Radyo ve Televizyon Üst Kurulu (RTÜK) Üyesi Tuncay Keser, SZC TV’ye verilen 10 günlük yayın durdurma cezasının usul ve esas yönünden hukuka aykırı olduğunu belirterek, kararın basın özgürlüğüne, halkın haber alma hakkına ve siyasi tartışma özgürlüğüne haksız ve orantısız müdahale içerdiğini açıkladı. Keser, söz konusu yaptırım kararına ilişkin muhalefet şerhini sosyal medya hesabından paylaştı.
RTÜK Üyesi Keser, şerhinde, bir toplumsal olay sırasında güvenlik güçlerinin müdahalesine ilişkin eleştirilerin basın ve ifade özgürlüğünün kapsamında olduğunu vurguladı. Keser, “Eleştirel değer yargısı niteliğindeki ifadelerin, basın ve ifade özgürlüğünü aşan bir yönü bulunmamaktadır.

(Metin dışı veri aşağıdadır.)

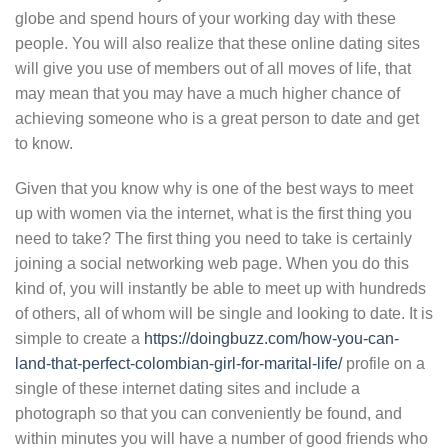
globe and spend hours of your working day with these
people. You will also realize that these online dating sites
will give you use of members out of all moves of life, that
may mean that you may have a much higher chance of
achieving someone who is a great person to date and get
to know.
Given that you know why is one of the best ways to meet
up with women via the internet, what is the first thing you
need to take? The first thing you need to take is certainly
joining a social networking web page. When you do this
kind of, you will instantly be able to meet up with hundreds
of others, all of whom will be single and looking to date. It is
simple to create a
https://doingbuzz.com/how-you-can-
land-that-perfect-colombian-girl-for-marital-life/
profile on a
single of these internet dating sites and include a
photograph so that you can conveniently be found, and
within minutes you will have a number of good friends who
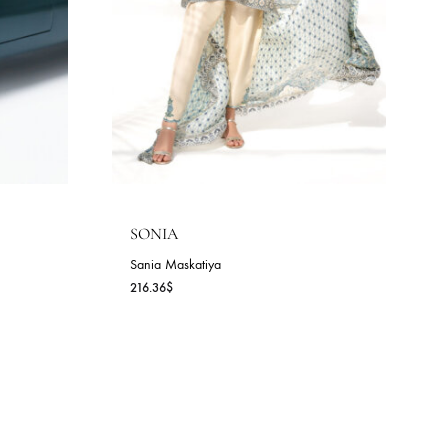
SONIA
Sania Maskatiya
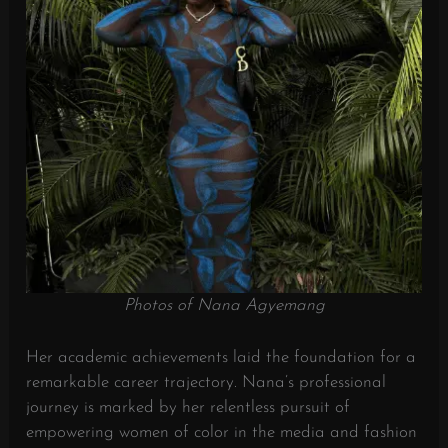
Photos of Nana Agyemang
Her academic achievements laid the foundation for a
remarkable career trajectory. Nana’s professional
journey is marked by her relentless pursuit of
empowering women of color in the media and fashion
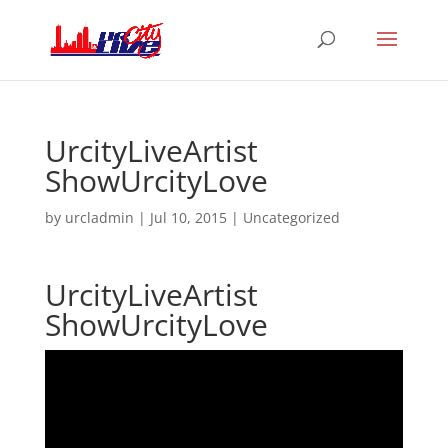
UrcityLiveArtist
ShowUrcityLove
by
urcladmin
|
Jul 10, 2015
|
Uncategorized
UrcityLiveArtist
ShowUrcityLove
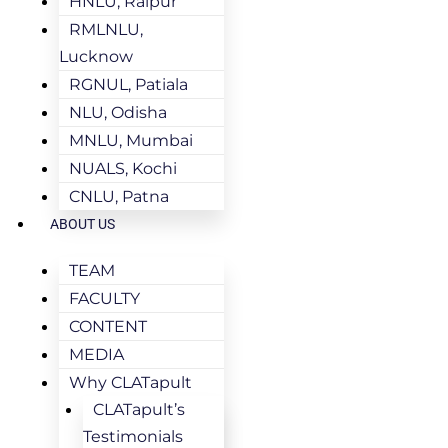
HNLU, Raipur
RMLNLU,
Lucknow
RGNUL, Patiala
NLU, Odisha
MNLU, Mumbai
NUALS, Kochi
CNLU, Patna
ABOUT US
TEAM
FACULTY
CONTENT
MEDIA
Why CLATapult
CLATapult’s
Testimonials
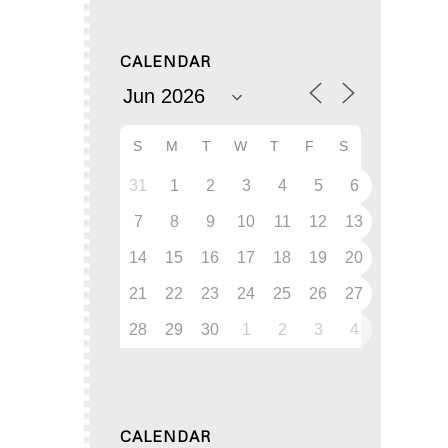
CALENDAR
S
M
T
W
T
F
S
31
1
2
3
4
5
6
7
8
9
10
11
12
13
14
15
16
17
18
19
20
21
22
23
24
25
26
27
28
29
30
1
2
3
4
CALENDAR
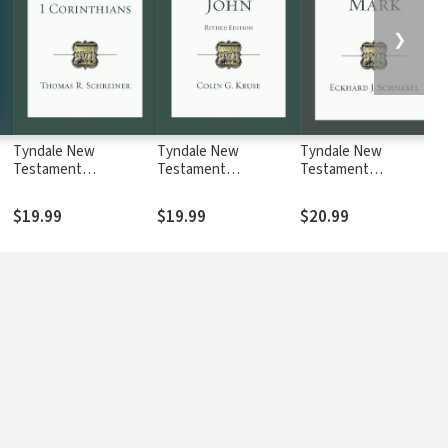
❯
Tyndale New
Tyndale New
Tyndale New
Testament
Testament
Testament
Commentaries: 1
Commentaries: John,
Commentaries: Mark
Corinthians (Schreiner
Revised Ed. (Kruse
(Schnabel 2017) —
$19.99
$19.99
$20.99
2018) — TNTC
2017) — TNTC
TNTC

Ayrıca söz konusu ifadelerde ırk, dil, din, cinsiyet, sınıf gözetme durumu ya da toplumdaki farklı gruplara yönelik kin ve düşmanlığa tahrik söz konusu değildir” dedi.
Siyasetçilerin ve siyasi parti liderlerinin siyasi tartışma özgürlüğü kapsamında yaptıkları açıklamaların medya üzerinden kamuoyuna aktarılmasının da basın özgürlüğü kapsamında korunduğunu belirten Keser, buna rağmen SZC TV’ye üst sınırdan ve en ağır yaptırımlardan biri olan 10 günlük yayın durdurma cezası verilmesinin kabul edilemez olduğunu kaydetti.
Keser, “Bu yaptırım basın özgürlüğüne ağır bir darbe olacak, adil ve ölçülü değildir. Ayrıca ihlal olarak değerlendirilen yayınlarda, 6112 sayılı Radyo ve Televizyonların Kuruluş ve Yayın Hizmetleri Hakkında Kanun’a aykırı herhangi bir durum da bulunmamaktadır” ifadelerini kullandı. Keser, bu gerekçelerle karara karşı muhalefet oyunu kullandığını ifade etti.
RTÜK’ün medya kuruluşlarına yönelik cezalandırma yetkisi, yayınların içeriğine göre değişkenlik gösterebiliyor. Ancak Keser’in muhalefet şerhinde işaret ettiği gibi, basın ve ifade özgürlüğü ilkelerine saygı gösterilmeden uygulanan ağır yaptırımların demokratik toplumlarda ciddi tartışmalara yol açtığı biliniyor. Keser’in açıklamaları, Türkiye’de medya özgürlüğü konusundaki hassasiyetlere de ışık tutuyor.
Öte yandan SZC TV’ye verilen cezanın gerekçeleriyle ilgili RTÜK tarafından yapılan açıklamada, toplumsal olaylar sırasında verilen yayın durdurma cezasının, yayınlarda yer alan içeriklerin kamu düzeni ve güvenliği açısından uygun bulunmamasından kaynaklandığı belirtilmişti. Keser’in muhalefet şerhi ise, bu tür yaptırımların sınırlarının ve uygulanma yöntemlerinin yeniden gözden geçirilmesi gerektiğine işaret ediyor.